Embryo Recipients who do not have ovaries, or have ovaries that do not produce eggs, will require hormone treatment to prepare theuterus for a pregnancy. The endometrium (lining of the uterus ) needs to be prepared before a fertilised embryo will implant in the uterus and a pregnancy occurs.

The two female hormones estrogen and progesterone act on the endometrium to prepare it for implantation. If you take these two hormones in the correct amounts and in the correct order, it is possible to mimic what happens in a normal cycle and the endometrium will become prepared even though you do not have functioning ovaries.

You will be given instructions from your specialist as to when to start taking the medications, the dosage and when to increase it. You will also be instructed on when to make an appointment for an ultrasound scan to measure the thickness or your endometrium.


Embryo recipients with normal ovarian cycles

Monitoring starts two or three days before we estimate you would normally ovulate. This can be done by daily blood tests to measure estrogen, luteinising hormone (LH) and progesterone until one day after ovulation, or by ultrasound scan to measure the size of the follicle and thickness of the endometrium.

Embryo recipients with apparently normal ovarian function may be advised to have a hormone treatment cycle (as described above) instead of their natural cycles.

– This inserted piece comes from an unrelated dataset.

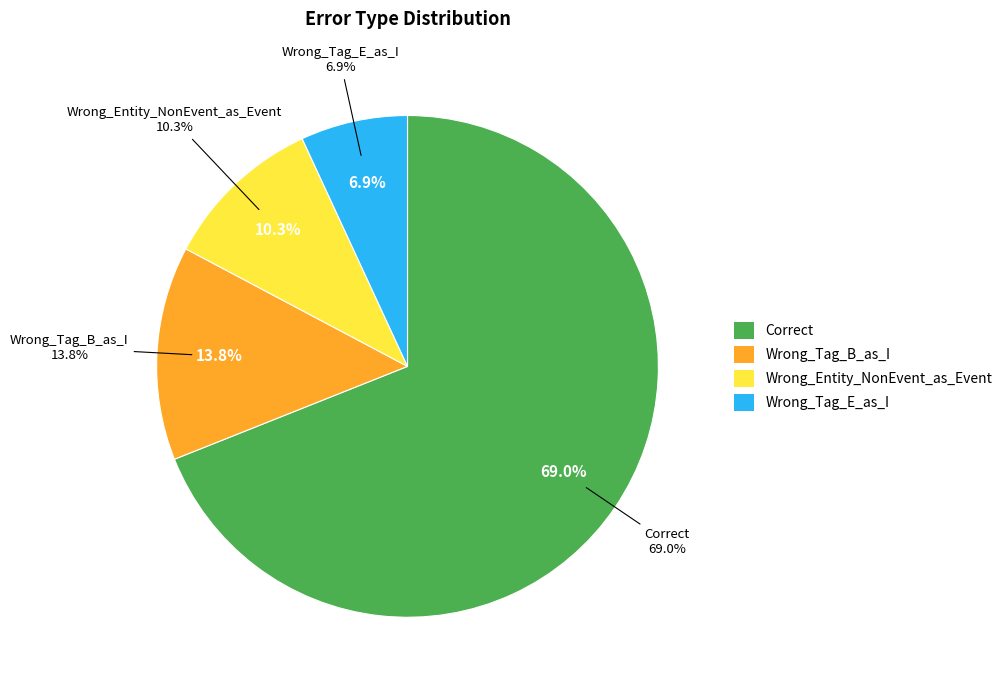

To the nearest percent, what is the difference between the largest and smallest slice percentages?

62%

It is important for you to be aware that treatment will vary from person to person, and it can be misleading to compare yours with what others experience.

Embryo Transfer (ET)

Embryo may be transferred to the uterus at different stages of the embryo development and is transferred from the culture dish into the uterus.

Embryo transfer is a simple procedure and no general anaesthetic is required. However, you may find it helpful for your partner to be present for this procedure, to support you and to be part of the experience. The transfer itself is similar to a Pap smear and the same instrument (speculum) is used to open the vagina. A fine tube containing the embryos is passed through the cervix and into the uterus.

After embryo transfer

You will be able to go home shortly after the embryo transfer. You will be encouraged to limit strenuous activity for 24 hours. Your activity can be gradually increased over the next following days, provided it is non-strenuous and non-aerobic. You should avoid becoming overheated with saunas, hot spas and sunbaking. You will also be required to refrain from smoking and drinking alcohol during this period where pregnancy is not confirmed.

The fertility nurse will give you specific instructions after the transfer. A pregnancy test is performed 14-16 days after embryo transfer.

Questions for consideration

Here are some questions you may wish to consider before committing yourself to treatment:

  • If you are in a relationship, what are your feelings about creating a family where both partners will not be genetically related to the child?
  • How do you feel about parenting a child with whom you have no genetic link (if both donors, egg and sperm, are used)?
  • What are your feelings about being a single parent if you are undergoing treatment on your own?
  • If you are in a relationship, do both partners agree to use donated embryo?
  • How do you feel about the loss of fertility – has there been enough time to go through the grieving process?
  • What if the treatment outcome is unsuccessful – what impact will it have on you (and your partner if applicable)?
  • What about the possible offspring – do they have the right to know? What if they wish to contact the donor?
  • Who needs to know about this (family, friends, work, etc.)?